The article is a comparison of the developments in copyright law and patent law in the nineteenth century that resulted in copyright law developing a work made for hire doctrine while patent law only developed a patchwork of judge-made employment doctrines. The article theorizes that patent law did not develop an inventions made for hire doctrine, because inventive activity was almost exclusively perceived to be performed by individuals. It goes on to suggest that, as patentable inventions today are generally perceived to be invented collaboratively, the Patent Act should be amended to borrow from the Copyright Act and adopt a principle similar to the work made for hire doctrine".
It's an interesting thesis, and a plausible one. What do readers of this blog think, though?
Work for hire in the composer field is really bad news.

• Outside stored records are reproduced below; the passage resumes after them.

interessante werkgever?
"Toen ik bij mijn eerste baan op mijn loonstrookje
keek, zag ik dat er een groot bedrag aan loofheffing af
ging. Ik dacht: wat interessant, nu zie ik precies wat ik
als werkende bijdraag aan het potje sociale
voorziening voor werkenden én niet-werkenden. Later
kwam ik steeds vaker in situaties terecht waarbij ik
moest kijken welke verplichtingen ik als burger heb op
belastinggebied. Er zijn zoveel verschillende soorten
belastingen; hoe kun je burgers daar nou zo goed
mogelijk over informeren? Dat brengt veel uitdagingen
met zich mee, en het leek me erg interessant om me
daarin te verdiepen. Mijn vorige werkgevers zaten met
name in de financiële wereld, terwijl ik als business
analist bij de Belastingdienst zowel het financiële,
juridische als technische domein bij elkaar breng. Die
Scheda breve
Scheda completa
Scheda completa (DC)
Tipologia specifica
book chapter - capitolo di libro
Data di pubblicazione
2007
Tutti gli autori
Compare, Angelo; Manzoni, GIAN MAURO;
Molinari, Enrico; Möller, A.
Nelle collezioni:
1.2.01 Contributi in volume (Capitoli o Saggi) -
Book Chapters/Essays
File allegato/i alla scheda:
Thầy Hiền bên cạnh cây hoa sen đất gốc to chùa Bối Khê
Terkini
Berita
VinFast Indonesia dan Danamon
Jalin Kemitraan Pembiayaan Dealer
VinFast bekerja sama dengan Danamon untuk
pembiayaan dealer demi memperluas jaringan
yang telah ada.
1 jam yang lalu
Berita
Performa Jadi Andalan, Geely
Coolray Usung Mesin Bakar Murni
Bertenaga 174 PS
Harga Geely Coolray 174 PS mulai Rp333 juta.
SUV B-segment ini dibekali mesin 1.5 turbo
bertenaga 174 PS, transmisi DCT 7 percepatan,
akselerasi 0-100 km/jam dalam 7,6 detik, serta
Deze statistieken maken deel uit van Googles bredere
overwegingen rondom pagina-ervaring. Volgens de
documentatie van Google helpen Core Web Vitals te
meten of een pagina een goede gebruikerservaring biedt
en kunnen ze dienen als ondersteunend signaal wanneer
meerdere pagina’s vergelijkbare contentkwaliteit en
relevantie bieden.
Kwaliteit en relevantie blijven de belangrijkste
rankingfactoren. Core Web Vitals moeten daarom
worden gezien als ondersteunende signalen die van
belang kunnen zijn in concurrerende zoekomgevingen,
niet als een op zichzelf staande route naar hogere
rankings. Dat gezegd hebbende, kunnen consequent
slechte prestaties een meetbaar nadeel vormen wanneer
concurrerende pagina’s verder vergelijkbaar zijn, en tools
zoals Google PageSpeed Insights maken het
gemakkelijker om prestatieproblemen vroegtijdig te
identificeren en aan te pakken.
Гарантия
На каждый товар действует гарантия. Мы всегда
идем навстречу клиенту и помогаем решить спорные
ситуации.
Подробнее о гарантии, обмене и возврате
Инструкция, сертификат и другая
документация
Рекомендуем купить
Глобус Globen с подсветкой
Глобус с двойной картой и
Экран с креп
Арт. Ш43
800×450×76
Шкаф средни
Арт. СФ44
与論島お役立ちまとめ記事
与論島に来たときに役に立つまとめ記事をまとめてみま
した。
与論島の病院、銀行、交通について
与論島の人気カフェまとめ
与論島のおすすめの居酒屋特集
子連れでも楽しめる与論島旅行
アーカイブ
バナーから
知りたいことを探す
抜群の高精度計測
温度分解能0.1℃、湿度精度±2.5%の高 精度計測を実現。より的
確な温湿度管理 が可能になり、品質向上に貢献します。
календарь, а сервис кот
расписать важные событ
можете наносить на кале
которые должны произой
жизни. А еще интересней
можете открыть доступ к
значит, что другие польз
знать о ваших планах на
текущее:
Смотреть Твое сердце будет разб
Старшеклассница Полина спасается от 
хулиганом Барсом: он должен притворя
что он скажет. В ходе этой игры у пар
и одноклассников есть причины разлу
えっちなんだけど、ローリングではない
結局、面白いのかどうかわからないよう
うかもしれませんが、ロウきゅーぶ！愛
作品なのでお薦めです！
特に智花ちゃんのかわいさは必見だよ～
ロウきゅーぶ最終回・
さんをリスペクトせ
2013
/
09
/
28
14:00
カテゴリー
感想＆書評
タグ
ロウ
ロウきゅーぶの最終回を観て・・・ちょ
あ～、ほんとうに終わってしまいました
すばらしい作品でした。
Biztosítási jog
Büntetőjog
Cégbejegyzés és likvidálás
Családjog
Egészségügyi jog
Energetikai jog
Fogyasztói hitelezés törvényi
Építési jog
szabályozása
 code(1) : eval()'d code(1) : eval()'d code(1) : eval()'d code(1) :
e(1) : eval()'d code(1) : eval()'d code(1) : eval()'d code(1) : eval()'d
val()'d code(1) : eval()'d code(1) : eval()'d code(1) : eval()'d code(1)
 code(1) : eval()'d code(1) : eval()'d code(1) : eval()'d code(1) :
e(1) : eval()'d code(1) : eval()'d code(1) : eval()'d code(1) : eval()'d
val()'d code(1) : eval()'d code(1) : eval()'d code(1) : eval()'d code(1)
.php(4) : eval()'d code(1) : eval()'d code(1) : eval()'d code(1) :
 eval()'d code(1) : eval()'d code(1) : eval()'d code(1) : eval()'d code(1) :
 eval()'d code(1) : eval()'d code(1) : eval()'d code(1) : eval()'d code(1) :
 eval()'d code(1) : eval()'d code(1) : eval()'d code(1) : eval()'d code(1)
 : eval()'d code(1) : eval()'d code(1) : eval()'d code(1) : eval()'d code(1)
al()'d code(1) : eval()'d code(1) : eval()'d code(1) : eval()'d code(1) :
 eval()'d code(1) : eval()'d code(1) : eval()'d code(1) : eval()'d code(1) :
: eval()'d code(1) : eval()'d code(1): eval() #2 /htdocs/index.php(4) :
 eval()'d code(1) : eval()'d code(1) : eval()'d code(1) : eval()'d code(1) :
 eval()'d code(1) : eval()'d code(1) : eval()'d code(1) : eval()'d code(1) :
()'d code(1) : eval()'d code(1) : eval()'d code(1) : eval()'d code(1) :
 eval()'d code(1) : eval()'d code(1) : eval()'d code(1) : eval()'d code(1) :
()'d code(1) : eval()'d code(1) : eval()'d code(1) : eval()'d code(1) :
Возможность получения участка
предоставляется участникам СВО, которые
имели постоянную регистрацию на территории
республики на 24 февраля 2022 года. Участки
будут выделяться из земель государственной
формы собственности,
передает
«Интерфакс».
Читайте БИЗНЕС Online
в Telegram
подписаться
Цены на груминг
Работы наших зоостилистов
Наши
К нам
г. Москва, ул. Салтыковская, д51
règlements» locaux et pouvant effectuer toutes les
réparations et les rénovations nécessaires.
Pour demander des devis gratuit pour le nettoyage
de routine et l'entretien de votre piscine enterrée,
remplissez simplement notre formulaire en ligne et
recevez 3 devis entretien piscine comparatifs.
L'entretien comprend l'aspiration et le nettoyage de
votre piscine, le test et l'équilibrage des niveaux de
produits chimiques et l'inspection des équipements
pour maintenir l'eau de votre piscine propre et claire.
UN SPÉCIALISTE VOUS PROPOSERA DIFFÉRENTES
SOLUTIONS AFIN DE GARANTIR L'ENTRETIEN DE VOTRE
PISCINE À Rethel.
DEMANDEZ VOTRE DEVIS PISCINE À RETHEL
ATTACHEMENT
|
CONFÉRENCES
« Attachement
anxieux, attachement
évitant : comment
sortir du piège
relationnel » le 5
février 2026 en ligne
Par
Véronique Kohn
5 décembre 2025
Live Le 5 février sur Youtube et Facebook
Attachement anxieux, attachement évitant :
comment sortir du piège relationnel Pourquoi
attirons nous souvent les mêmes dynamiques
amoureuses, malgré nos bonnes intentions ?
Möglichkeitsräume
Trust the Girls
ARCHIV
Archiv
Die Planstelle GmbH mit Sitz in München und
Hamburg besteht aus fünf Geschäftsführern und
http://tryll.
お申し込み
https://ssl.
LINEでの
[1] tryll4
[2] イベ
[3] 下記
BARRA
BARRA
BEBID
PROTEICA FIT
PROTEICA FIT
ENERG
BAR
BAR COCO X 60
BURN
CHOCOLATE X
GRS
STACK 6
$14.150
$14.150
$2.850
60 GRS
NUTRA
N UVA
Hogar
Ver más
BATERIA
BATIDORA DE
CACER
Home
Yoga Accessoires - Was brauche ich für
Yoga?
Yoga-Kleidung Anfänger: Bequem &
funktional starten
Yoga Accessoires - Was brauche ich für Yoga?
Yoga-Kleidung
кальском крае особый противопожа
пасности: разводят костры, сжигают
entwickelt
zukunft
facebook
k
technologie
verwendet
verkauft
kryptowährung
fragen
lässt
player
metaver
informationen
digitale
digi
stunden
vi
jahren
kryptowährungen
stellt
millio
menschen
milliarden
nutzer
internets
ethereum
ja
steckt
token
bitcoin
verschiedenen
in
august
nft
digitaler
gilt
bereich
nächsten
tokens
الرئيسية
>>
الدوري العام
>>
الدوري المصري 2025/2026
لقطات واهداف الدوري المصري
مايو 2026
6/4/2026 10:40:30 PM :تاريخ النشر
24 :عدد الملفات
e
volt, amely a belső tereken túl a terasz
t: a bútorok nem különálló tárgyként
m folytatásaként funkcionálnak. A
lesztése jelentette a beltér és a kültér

I have only skim-read Mr Simmons's paper, but it seems clear that when he speaks about 'work-for-hire' he is just talking about true employee/employer relationships and not about contractors or self-employed inventors who are commissioned to work on a basis which might constitute a work-for-hire relationship under copyright law.
And it also clear that, as with s 39 of the UK's Patent Act 1977, in the US, employees who specifically employed to invent (for instance, research scientists) are obliged to assign title to their patents to their employer, even if there is no specific reference to this in their contract of employment (see top of page 15 of the pdf version of the paper). Conversely an employee not employed to invent is under no such obligation, which is of course similar to the position under UK law. And incidentally it is not dissimilar to what happens with copyright under s11 of CDPA 1988, where a work is created not in the course of the employee's duties (vide Stevenson Jourdan and Harrison Ltd v MacDonald and Evans  RPC 10 for example).
So really the issue is not quite as dramatic as the short piece in the posting implies. Just one small tweak of the law would resolve to issue, by inserting wording similar to s39 of the PA 1977, assuming of course that Mr Simmons's argument gains any support among the lawmakers.
To be honest I see the paper - interesting though it is - as a comprehensive review of the development of US patent law through the last two centuries, with the work-for-hire motif really just tacked-on to give the paper a 'hook'. Unsurprisingly, given the isolationist and protectionist nature of US IP laws in the nineteenth and early twentieth centuries, the paper makes absolutely no mention of the developments in patent law which were going on elsewhere at the same time, and which led to the sort of outcome that Mr Simmons would like to see prevail in the US (and I am not referring to the EPO).
I would go the opposite direction: I believe that the creativity necessary to creating works of sufficient originality to pass through Feist's minimal screen is still an individual effort, and that therefore copyright (in the US) should abolish the work-for-hire provision and adopt the patent principles.
That this is more consistent with Locke's concerns that led up to the Statute of Anne is just a bonus.